А что с нашими женщинами?
Как я думаю, спрашивает меня инженер Леви, где сейчас наши женщины? Стоят, как и мы, в душевой? Увидим ли мы их еще когда-нибудь? Отвечаю, что увидим, ведь у него здесь жена и маленькая дочка, обязательно увидим. Но в глубине души я не сомневаюсь, что все это — чистая комедия: сначала они посмеются, поиздеваются над нами, а потом обязательно убьют. Только сумасшедший может надеяться выжить, но я не сумасшедший, я понимаю, что скоро все кончится, может быть, прямо здесь, в душевой, когда им наскучит смотреть, как мы танцуем то на одной, то на другой ноге, как пытаемся опуститься на пол, но сидеть голыми в ледяной воде, покрывающей на три пальца пол, невозможно, и мы снова поднимаемся на ноги.
Так, не прерывая своих бестолковых движений, мы разговариваем, иногда одновременно в несколько голосов, поэтому становится шумно.
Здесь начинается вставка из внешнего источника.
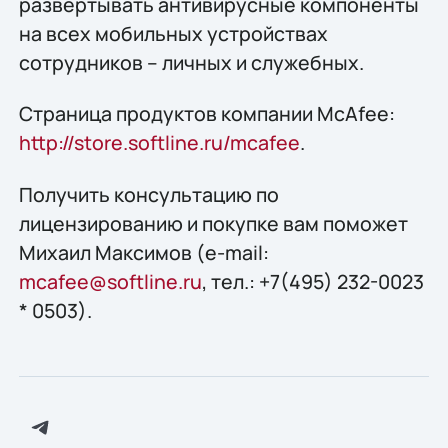
развертывать антивирусные компоненты
на всех мобильных устройствах
сотрудников – личных и служебных.
Страница продуктов компании McAfee:
http://store.softline.ru/mcafee
.
Получить конcультацию по
лицензированию и покупке вам поможет
Михаил Максимов (e-mail:
mcafee@softline.ru
, тел.: +7(495) 232-0023
* 0503).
Открывается дверь, входит немец, тот первый эсэсовец. Он бросает что-то резкое, Флеш переводит:
— Господин обершарфюрер говорит, что вы должны вести себя тише, здесь не синагога.
Чувствуется, что он через силу произносит эти чужие, злобные слова, как будто выплевывает застрявший в горле несъедобный кусок. Мы умоляем его спросить у немца, чего мы ждем, сколько нам еще здесь стоять, что с нашими женщинами и еще много всего, но он отказывается, говорит, не будет спрашивать. Переводя нам скрепя сердце леденящие немецкие фразы, Флеш не хочет переводить наши вопросы, он знает, что это бесполезно. Этот замкнутый молчаливый человек, которому уже за пятьдесят, с глубоким шрамом на лице, оставшимся после ранения под Пьяве, где он участвовал в боях против итальянцев, — немецкий еврей. Я испытываю к нему невольное уважение, поскольку предполагаю, что его страдания начались раньше наших. Немец уходит, теперь мы молчим, хотя нам и стыдно немного, что мы молчим.